练习文本:

_ _ _

通路(挑选)点图

挑选通路画DotPlot

1
2
3
4
5
6
7
8
9
10
11
12
13
14
15
16
17
18
19
20
21
22
23
24
25
26
27
28
29
30
31
32
33
34
35
36
37
38
39
40
41
42
43
44
45
46
47
48
indir <- "/path"
enrich <- "deg_Enrich.23522.xlsx"
sel <- "deg_Enrich.select.230522.txt"
id <- "deg_Enrich_Select"
day <- "230522"

### 加载R包
library(ggplot2)
library(readxl)
setwd(indir)

### 导入数据, 合并所有的sheet
tab <- read_xlsx(enrich,sheet=1,col_names = TRUE)
for (i in 2:4) {
temp <- read_xlsx(enrich,sheet=i,col_names = TRUE)
tab <- rbind(tab,temp)
}

### 筛选出一些通路
select <- read.delim(sel,sep="\t",header=TRUE,check.names=FALSE)
tab <- tab[tab$ID %in% select$ID,]


# 替换列名中的.
names(tab) <- gsub("\\.","_",names(tab))
# 将基因集的名称中的KEGG和Hallmark去掉,并将短杠替换为空格
tab$Description <- gsub("_"," ",gsub("HALLMARK_","H:",tab$Description))
tab$Description <- ifelse(grepl("hsa",tab$ID),paste0("K:",tab$Description),tab$Description)
tab$Description <- ifelse(grepl("R-HSA",tab$ID),paste0("R:",tab$Description),tab$Description)
### 计算基因比例
tab$gene.s <- as.numeric(sapply(stringr::str_split(tab$GeneRatio,pattern = "/",n = 2),"[",1))

_ _ _

任务要求 1: 判断下列三句话是否与通路点图代码文本相符:(a) 代码加载了 readxl 包;(b) for 循环依次读取第2到第5个sheet;(c) 代码把列名中的点替换成下划线。每句回答“是”或“否”,并原样引用文本中起决定作用的字句。
任务要求 2: 把通路点图代码文本中从“### 导入数据, 合并所有的sheet”开始、一直到“tab <- rbind(tab,temp)”的部分重新写出,并把其中的“temp”换成“tmp”。
任务要求 3: 请从通路点图代码文本的最后一行之后接着往下写。

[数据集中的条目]

_ _ _

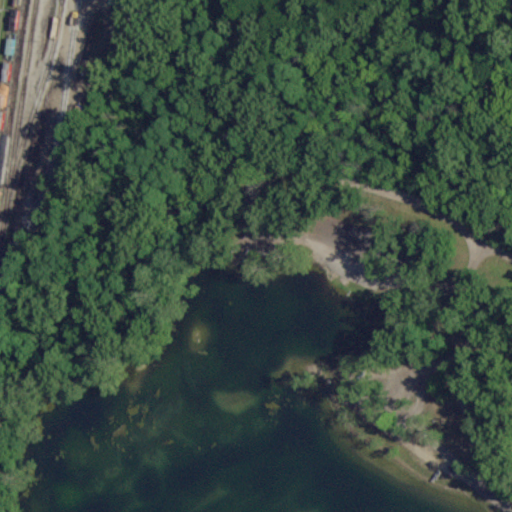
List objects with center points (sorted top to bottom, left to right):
railway: (8, 53)
railway: (61, 90)
railway: (14, 92)
railway: (34, 108)
railway: (73, 120)
railway: (18, 127)
road: (286, 161)
railway: (23, 233)
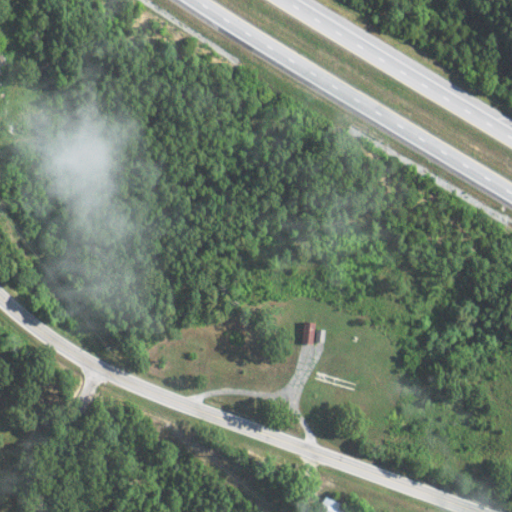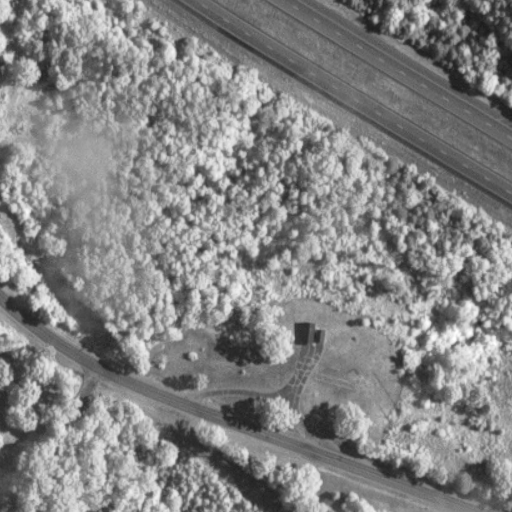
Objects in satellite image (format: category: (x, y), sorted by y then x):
building: (0, 67)
road: (396, 69)
road: (354, 95)
building: (303, 331)
road: (225, 420)
road: (60, 435)
building: (325, 505)
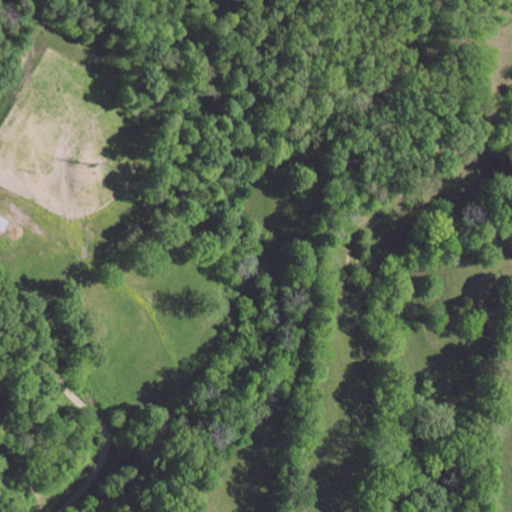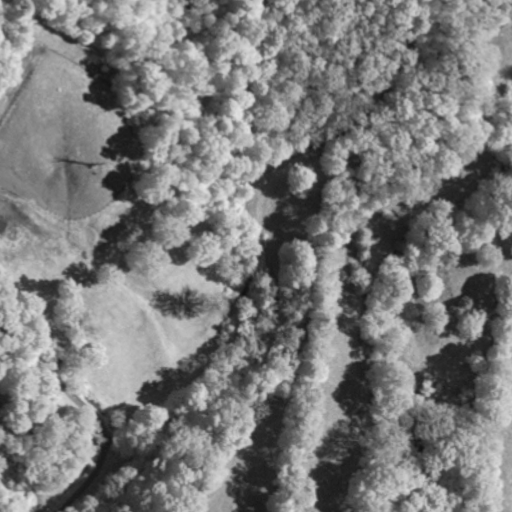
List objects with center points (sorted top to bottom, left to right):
building: (3, 226)
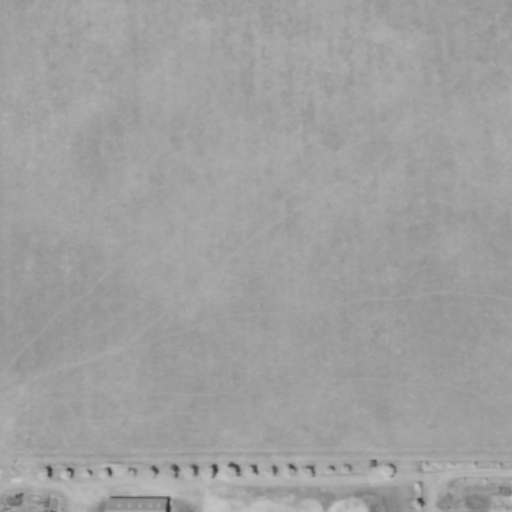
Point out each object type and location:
crop: (260, 258)
building: (136, 503)
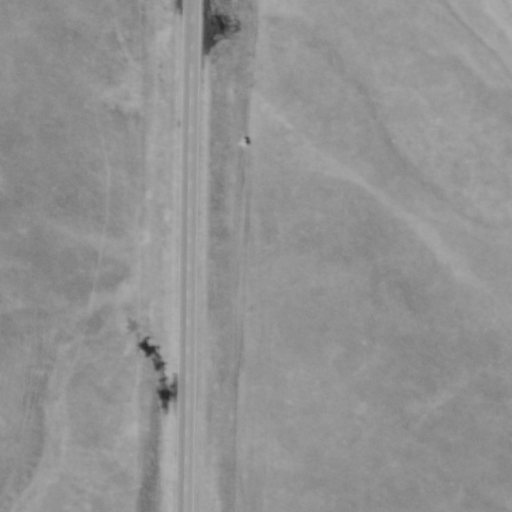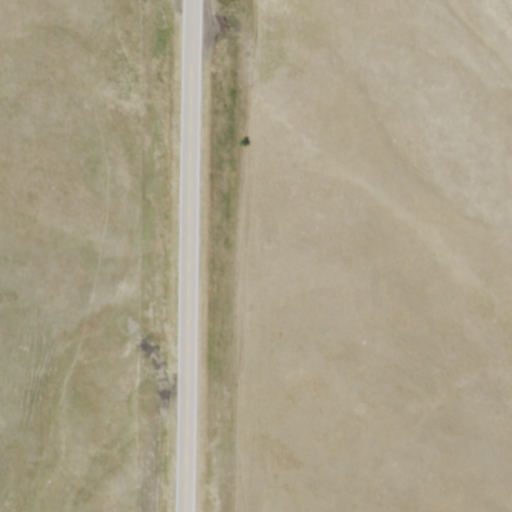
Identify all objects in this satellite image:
road: (186, 256)
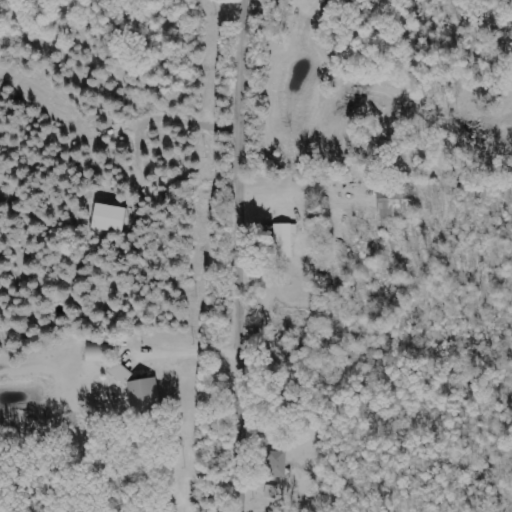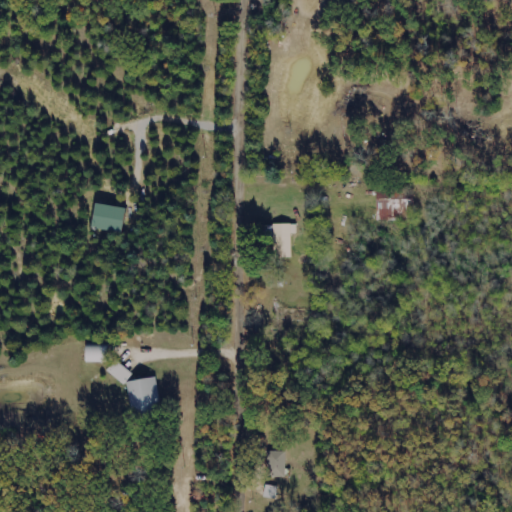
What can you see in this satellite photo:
building: (283, 240)
road: (246, 255)
road: (190, 352)
building: (120, 373)
building: (144, 395)
building: (276, 464)
building: (270, 492)
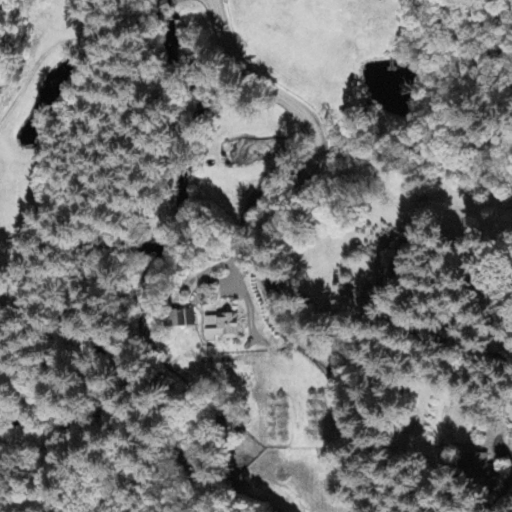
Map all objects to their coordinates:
road: (262, 245)
building: (181, 319)
building: (221, 329)
building: (484, 469)
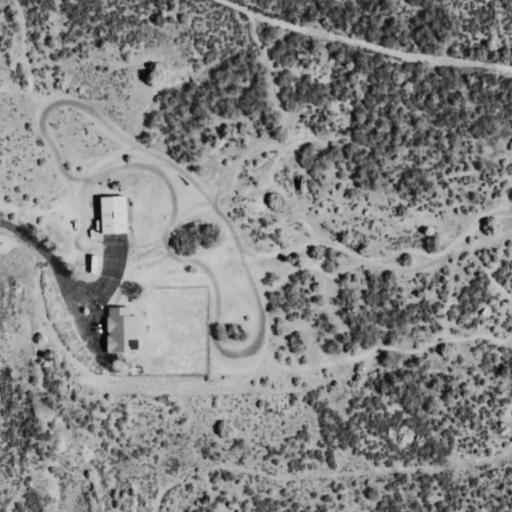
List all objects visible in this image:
road: (364, 45)
building: (120, 211)
building: (109, 214)
building: (129, 327)
building: (119, 329)
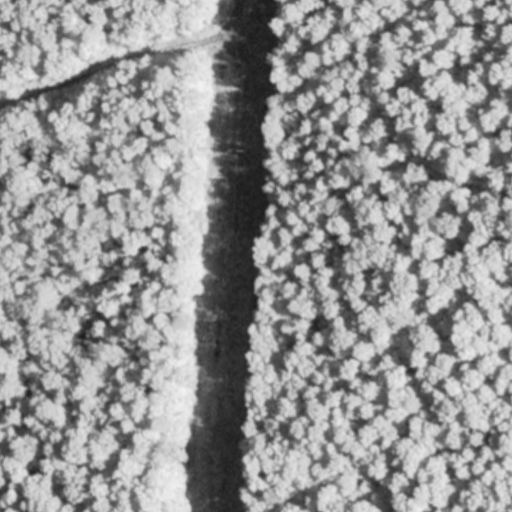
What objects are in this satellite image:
power tower: (247, 153)
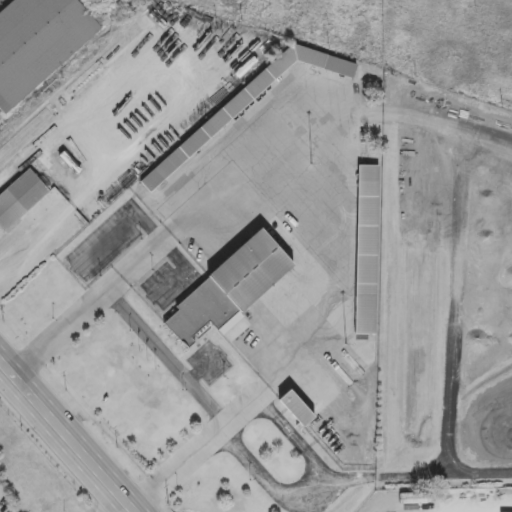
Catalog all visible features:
building: (37, 43)
building: (37, 43)
building: (279, 78)
building: (280, 79)
road: (182, 98)
building: (162, 169)
building: (163, 169)
building: (19, 198)
building: (19, 199)
road: (285, 199)
building: (364, 250)
building: (365, 250)
road: (109, 282)
building: (224, 291)
building: (225, 292)
road: (161, 355)
road: (241, 404)
building: (299, 415)
building: (299, 415)
road: (67, 436)
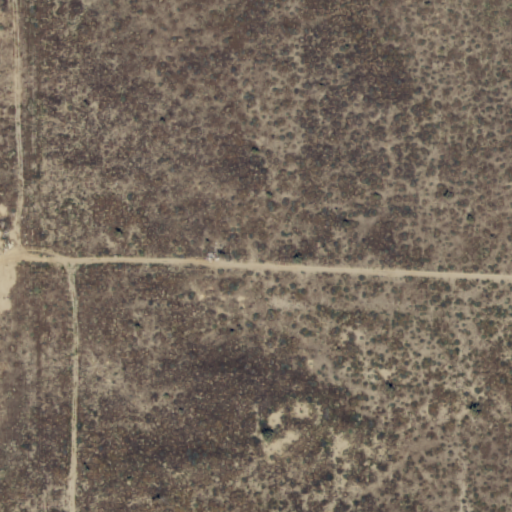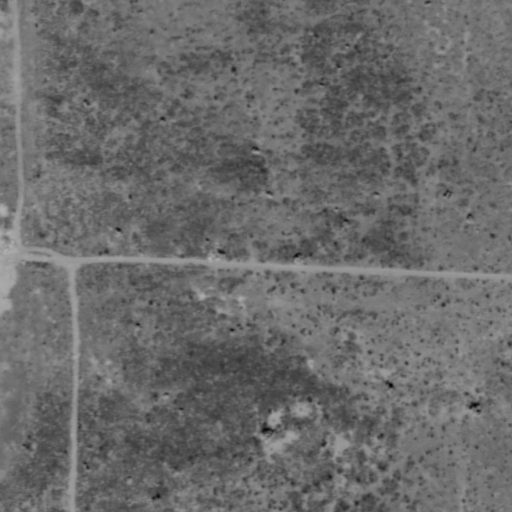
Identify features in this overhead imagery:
road: (67, 255)
road: (255, 265)
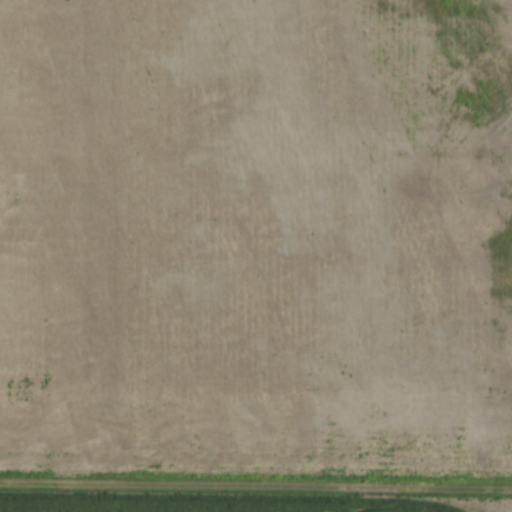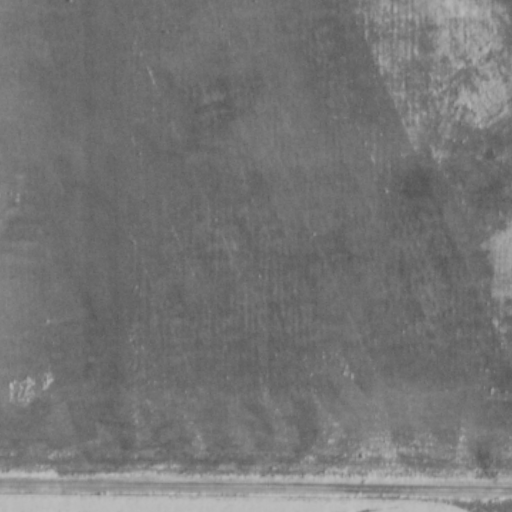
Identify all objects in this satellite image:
road: (256, 490)
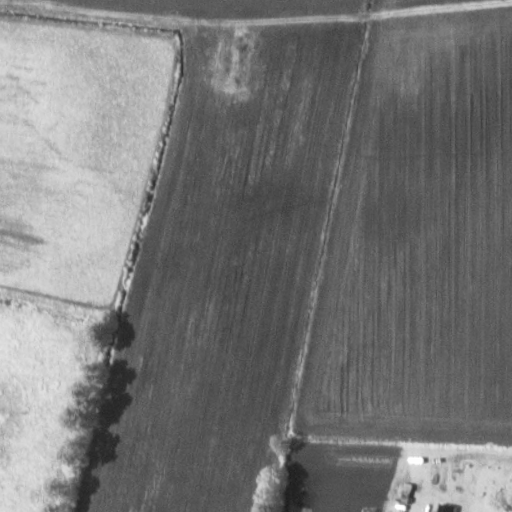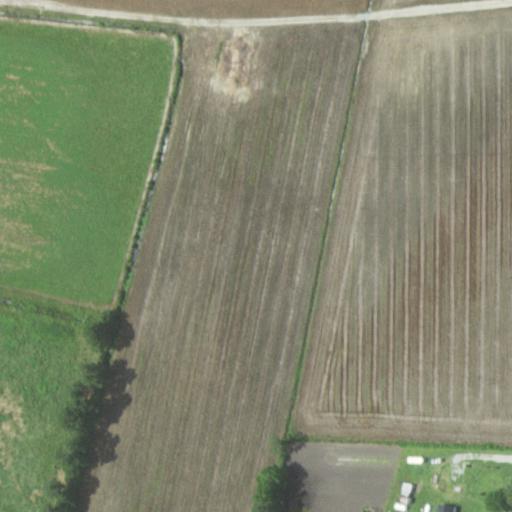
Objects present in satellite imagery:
building: (448, 508)
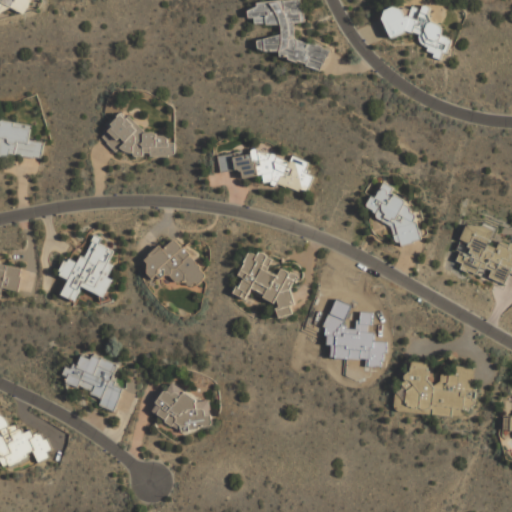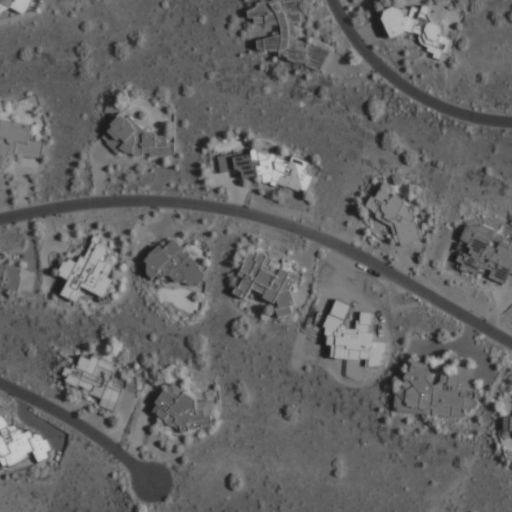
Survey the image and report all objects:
building: (416, 27)
building: (286, 32)
road: (405, 86)
building: (133, 137)
building: (18, 140)
building: (267, 168)
building: (394, 214)
road: (268, 220)
building: (485, 254)
building: (174, 264)
building: (88, 271)
building: (9, 278)
building: (267, 282)
building: (95, 379)
building: (434, 391)
road: (58, 408)
building: (181, 409)
building: (507, 423)
building: (20, 444)
road: (135, 464)
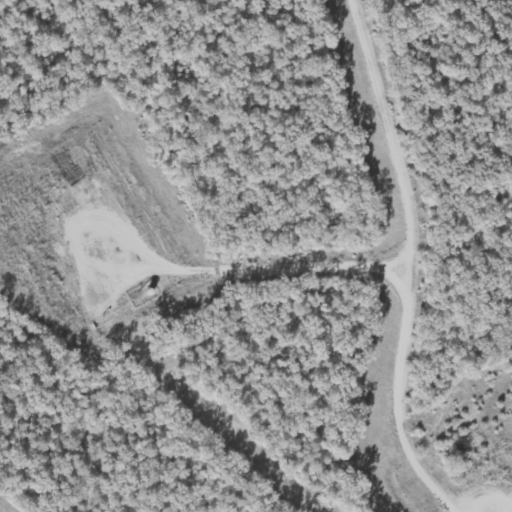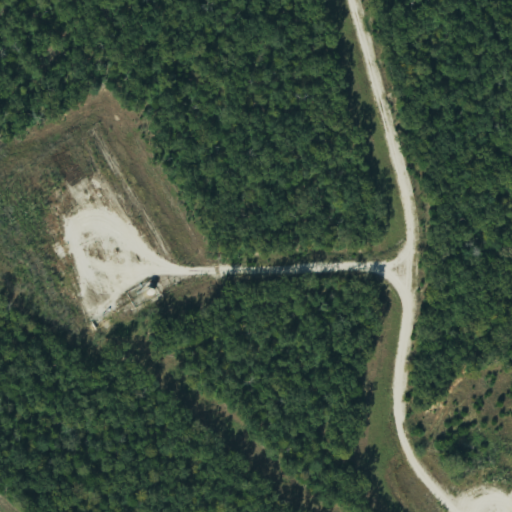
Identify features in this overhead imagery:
road: (283, 99)
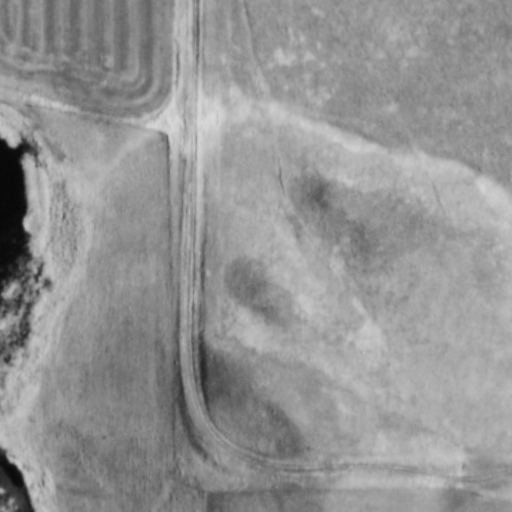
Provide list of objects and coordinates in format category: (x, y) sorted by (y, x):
road: (189, 377)
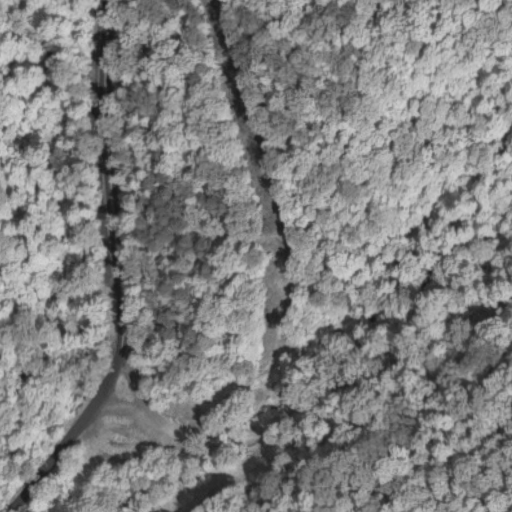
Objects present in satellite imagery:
road: (111, 204)
road: (248, 433)
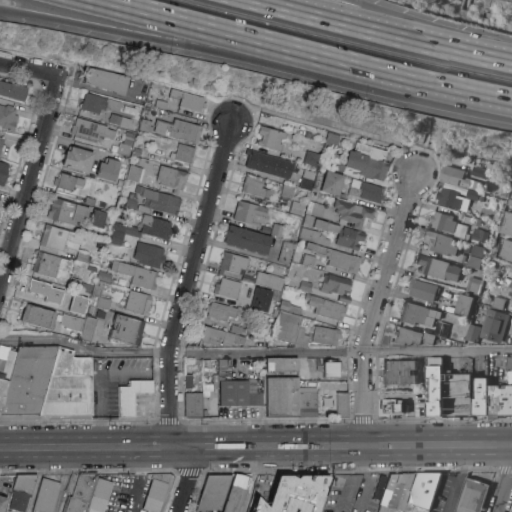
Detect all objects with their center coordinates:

_ _ _

任务回答 1:
(a) 是:“library(readxl)”
(b) 否:“for (i in 2:4) {”
(c) 是:“names(tab) <- gsub("\\.","_",names(tab))”

任务回答 2:
### 导入数据, 合并所有的sheet
tab <- read_xlsx(enrich,sheet=1,col_names = TRUE)
for (i in 2:4) {
tmp <- read_xlsx(enrich,sheet=i,col_names = TRUE)
tab <- rbind(tab,tmp)

任务回答 3:
tab$gene.a <- as.numeric(sapply(stringr::str_split(tab$GeneRatio,pattern = "/",n = 2),"[",2))
tab$GRatio <- tab$gene.s/tab$gene.a
tab$Description <- factor(tab$Description,levels = rev(unique(tab$Description[order(tab$Cluster,-tab$GRatio)])))


### 进行画图
pdf(paste0(id,"_",day,".pdf"),5,7)
ggplot(tab,aes(x=Cluster,y=Description,size=GRatio,color=qvalue))+
geom_point(stat="identity")+ylab("")+xlab("")+
scale_y_discrete(labels = function(x) stringr::str_wrap(x, width = 70))+
scale_color_gradientn(colors=c("#d93f09","blue"))+
theme(panel.grid.major=element_line(colour = "gray90"),
panel.background=element_rect(fill='transparent',color ="black"),
axis.text.y = element_text(face = "bold",color ="black",size = 8))+
scale_size_continuous(range = c(3,7)) #控制点的大小,防止极值过大
dev.off()